O julgamento do marco temporal das terras indígenas, com toda certeza, foi um dos temas mais acompanhados pela comunidade do agro nos últimos tempos, por ser um dos mais impactados. No entanto, em 21 de setembro de 2023, por 9 votos a 2, o Supremo Tribunal Federal (STF) derrubou o marco temporal de terras indígenas. Importante entender a dimensão do que foi julgado e, para isso, é necessário saber, de fato, o que é e o que significa o Marco Temporal das terras indígenas.

Pois bem, de acordo com a Constituição Federal, de 1988, em seu artigo 231: “São reconhecidos aos índios sua organização social, costumes, línguas, crenças e tradições, e os direitos originários sobre as terras que tradicionalmente ocupam, competindo à União demarcá-las, proteger e fazer respeitar todos os seus bens.”

Utilizando-se desse artigo, em 2009, durante o julgamento do processo da “Raposa Serra do Sol”, o próprio STF entendeu que era necessário estabelecer um marco temporal, utilizando como base a data de promulgação da Constituição Federal, ou seja, 5 de outubro de 1988, para determinar que naquela data, as terras originalmente ocupadas por povos indígenas seriam demarcadas como tal. Desde então, esse tinha sido o entendimento consolidado da Suprema Corte.

Assim, entendeu-se que estava pacificado o marco temporal reconhecido pelo STF trazendo segurança jurídica e protegendo o direito à propriedade. Ocorre que, novamente provocado sobre o mesmo tema, o STF voltou atrás em seu posicionamento anterior e considerou inconstitucional o Marco Temporal das terras indígenas. Logo, a partir de agora, novos pedidos de demarcação, mesmo que a ocupação tenha ocorrido em data posterior à promulgação da Constituição Federal de 88 poderão ser feitos, analisados e, o pior, produtores rurais podem perder suas terras.
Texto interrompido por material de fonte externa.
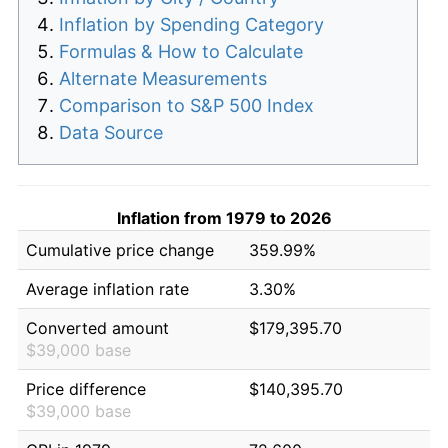
Inflation by Spending Category
Formulas & How to Calculate
Alternate Measurements
Comparison to S&P 500 Index
Data Source
Inflation from 1979 to 2026
Cumulative price change
359.99%
Average inflation rate
3.30%
Converted amount
$179,395.70
$39,000 base
Price difference
$140,395.70
$39,000 base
Qual a maior implicação desse julgado na vida do produtor rural?

Acabou a segurança jurídica das terras! Terras que foram passadas por gerações, que são produtivas, podem simplesmente ser demarcadas como terras indígenas e o produtor pode perder a sua propriedade! As maiores implicações que se veem nesse momento são a insegurança jurídica sobre a propriedade privada dos produtores rurais e, inclusive, o risco de uma crise alimentar.

Atualmente, de acordo com os registros da Fundação Nacional dos Povos Indígenas (FUNAI), há demarcado no país 736 áreas indígenas, correspondentes a 13,75% da extensão do território nacional. Há, ainda, cerca de 490 reivindicações de povos indígenas em análise, as quais poderão ser demarcadas agora após a derrubada do Marco Temporal pelo STF. Em 2022, o número de indígenas residentes no Brasil era de 1.693.535 pessoas, o que representava 0,83% da população total do país.

O Brasil é um país produtor que alimenta grande parte do mundo. Se grandes extensões de terra forem demarcadas como áreas indígenas, essa produção de alimentos não poderá continuar e, além da perda patrimonial de produtores que lutaram uma vida para conseguir comprar “seu pedaço de chão” também haverá drástica redução na produção de alimentos.

É importante destacar que esse julgamento foi na contramão do entendimento anterior da própria Corte e quanto ao Projeto de Lei (490/07) que havia sido aprovado na Câmara dos Deputados sobre o Marco Temporal e agora tramita perante o Senado.

E agora? O que pode ser feito? Bancadas que defendem o agronegócio e observam o risco e dimensão dessa decisão estão buscando junto ao parlamento algum “remédio” cabível nessa situação, sendo estudado novos projetos com tramitação de urgência, prevendo, por exemplo, que o produtor seja, pelo menos, indenizado se sua terra for demarcada como terra indígena.

Além disso, a decisão do STF não vincula o Poder Legislativo, podendo ele, inclusive, editar lei com conteúdo contrário ao que foi decidido pela Corte máxima; tal reação é conhecida como efeito backlash, e, ocorreu recentemente quando a mesma Corte julgou inconstitucionais as vaquejadas e, logo após isso, houve a promulgação da EC 96/2017, liberando as vaquejadas, tendo em vista a grande importância cultural que elas exercem pelo país inteiro.

Nesse interim, enquanto não há alternativas, já há notícias de invasão de propriedades em Guaíra (PR), por parte dos índios, reivindicando terras. Em um cenário de incertezas, vamos precisar de auxílio parlamentar para conseguir saídas alternativas aos produtores rurais.